Friday 4 November 2011

Replacing a faulty tape drive

The scenario is you have Veritas Netbackup Enterprise running on a *nix server connected to a tape library. Unfortunately for you media have been constantly freezing, you are unable to label new media and your drives are asking to be cleaned every hour. An engineer from your backup support arrives and replaces the faulty drive so what do you do next?

First thing is to find out what drives you have and what their paths are. So before the engineer inserts the drive make sure you have the serial number of the faulty drive. 
 
[root@backup1:/]# tpautoconf -report_disc
======================= Missing Device (Drive) =======================
 Drive Name = HP.ULTRIUM4-SCSI.001
 Drive Path = /dev/rmt/0cbn
 Inquiry = "HP      Ultrium 4-SCSI  H21Z"
 Serial Number = AABBCCDDEE
 TLD(0) definition Drive = 1
 Hosts configured for this device:
  Host = backup1
======================= Missing Device (Drive) =======================
 Drive Name = HP.ULTRIUM4-SCSI.002
 Drive Path = /dev/rmt/7cbn
 Inquiry = "HP      Ultrium 4-SCSI  H58W"
 Serial Number = FFGGHHIIJJ
 TLD(1) definition Drive = 2
 Hosts configured for this device:
  Host = backup1
======================= New Device (Drive) =======================
 Inquiry = "HP      Ultrium 4-SCSI  H44W"
 Serial Number = KKLLMMNNOO
 Drive Path = /dev/rmt/7cbn
 Found as TLD(1), Drive = 2


Here we note that our faulty drive is drive 2 (FFGGHHIIJJ) and the new drive inserted is also drive 2 (KKLLMMNNOO).
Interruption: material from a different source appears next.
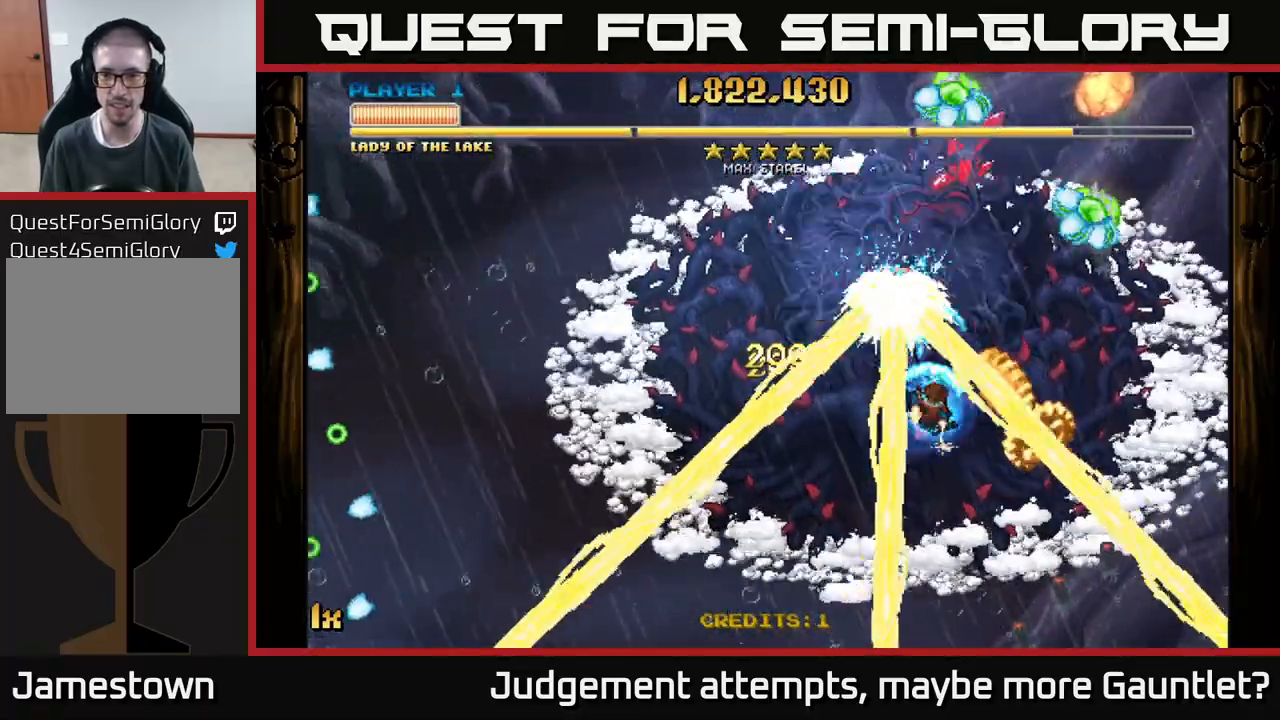
{"buttons": ["A"], "left_stick": "up", "events": [[100, "left_stick", "down"], [217, "left_stick", "up-left"], [233, "X", "down"], [317, "left_stick", "up"], [367, "X", "up"]]}
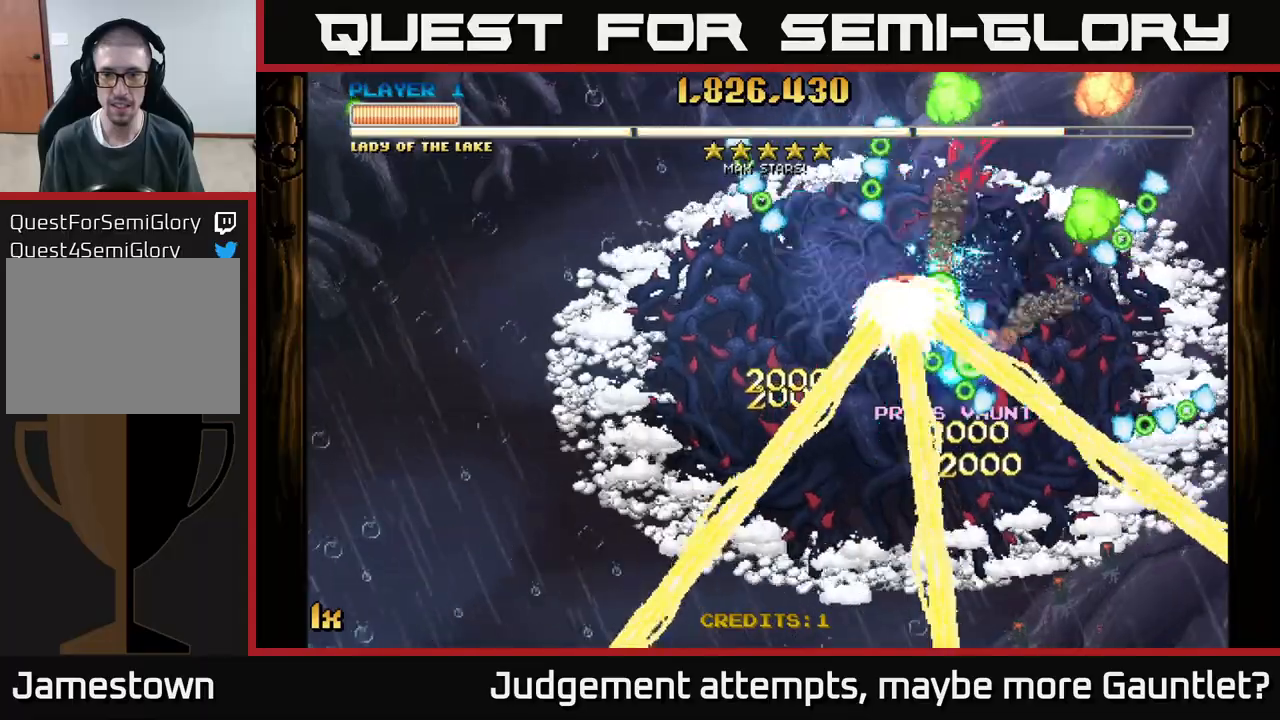
{"buttons": ["A"], "left_stick": "center", "events": [[33, "left_stick", "center"], [200, "left_stick", "down-left"], [450, "left_stick", "center"]]}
Both drives have the same path (/dev/rmt/7cbn) but Netbackup still does not recognise the new drive. So with the following command we replace the drive:

[root@backup1:/]# tpautoconf -replace_drive HP.ULTRIUM4-SCSI.002 -path /dev/rmt/7cbn
Found a matching device in global DB, HP.ULTRIUM4-SCSI.002 on host backup1

After this we restart our Netbackup daemon and test some backups. If you get an error when attempting to UP a drive e.g. IPC Error: Daemon may not be running. This may be due to the fact that if there is a faulty drive still in the library and in not operational Netbackup cannot seem to avoid it. It is best to delete the drive and restart Netbackup:

[root@backup1:/]# tpconfig -delete -drive ID